Scheint in diesen Kreisen wohl völlig normal zu sein, schließlich sei das Asylbewerberheim hoffnungslos überfüllt. In dieser bunten Parallelwelt gibt es keine Asylanten als Vergewaltiger, U-Bahn-Schubser, Mörder, Schläger, Antänzer, Sozialbetrüger – nein, hier wird den ganzen Tag lang nur „Kumbaya“ gesungen, alle sind höflich, kochen lecker und jeder hat den anderen gaaanz doll lieb. In was für total abgeschotteten Filterblasen leben die Macher solcher postfaktischen Multikulti-Machwerke eigentlich?!

Selbst als die Polizei einen der Asylbetrüger, der sich als Arzt oder Lehrer aus Syrien ausgegeben hat, in Wirklichkeit aber Afghane ist, mitnehmen will, echauffiert sich die rote Kampflesbe „aber Afghanistan ist doch auch kein sicherer Drittstaat“. Nee, in manchen dortigen Landesteilen vielleicht nicht, aber auf dem Landweg nach Deutschland ist der Scheinasylant durch zahlreiche sichere Drittstaaten gekommen; einfach mal Art 16a GG (Grundgesetz) lesen.

Und überhaupt, daß ein angeblich politisch Verfolgter tatsächlich um den halben Erdball reist, um im Milch-und-Honig-Land Deutschland Asyl zu beantragen und nicht eher vielleicht in einem seiner Kultur und Religion viel näheren Nachbarland, nein, so etwas kommt den dummen Gutmenschen nicht in den Sinn. Was für ein linksextremes Rührspiel; pfui Deibel!

Andererseits könnte es aber auch sein, daß die Programmmacher in Wahrheit verkappte Nationalisten sind, die die Zuschauer für die nationale Sache gewinnen wollen, indem sie das Pro-Asyl-Gefasel dermaßen übertrieben auf die Spitze treiben, das auch der gutmeinenste Bahnhofsklatscher und Willkommenstrottel zum Grübeln gebracht wird.

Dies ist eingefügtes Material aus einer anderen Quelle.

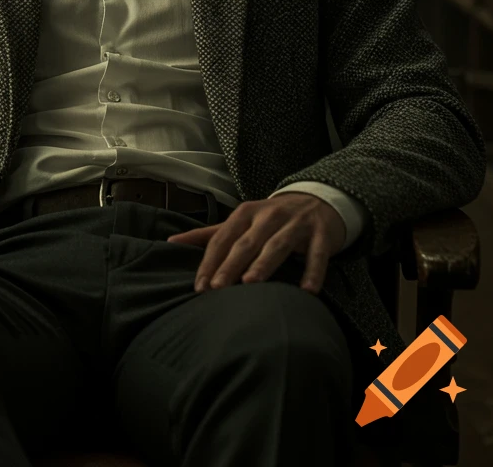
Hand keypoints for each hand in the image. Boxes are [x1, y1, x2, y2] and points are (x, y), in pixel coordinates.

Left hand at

Dieses ganze schmierige, widerliche, von unseren GEZ-Gebühren zwangsfinanzierte Hetzfilmchen ist ein Paradebeispiel, wie insbesondere die in Nibelungentreue zur Umvolkung und Überfremdung stehenden Lügensender ARD und ZDF, aber natürlich auch alle anderen TV- und Rundfunksender, den lieben langen Tag Haß, Hetze und Lüge gegen alles, was sie für rechts, völkisch und national halten, über den Äther strahlen.

Verweigert ihnen die Gefolgschaft, macht ihre Lügen öffentlich, bekämpft sie!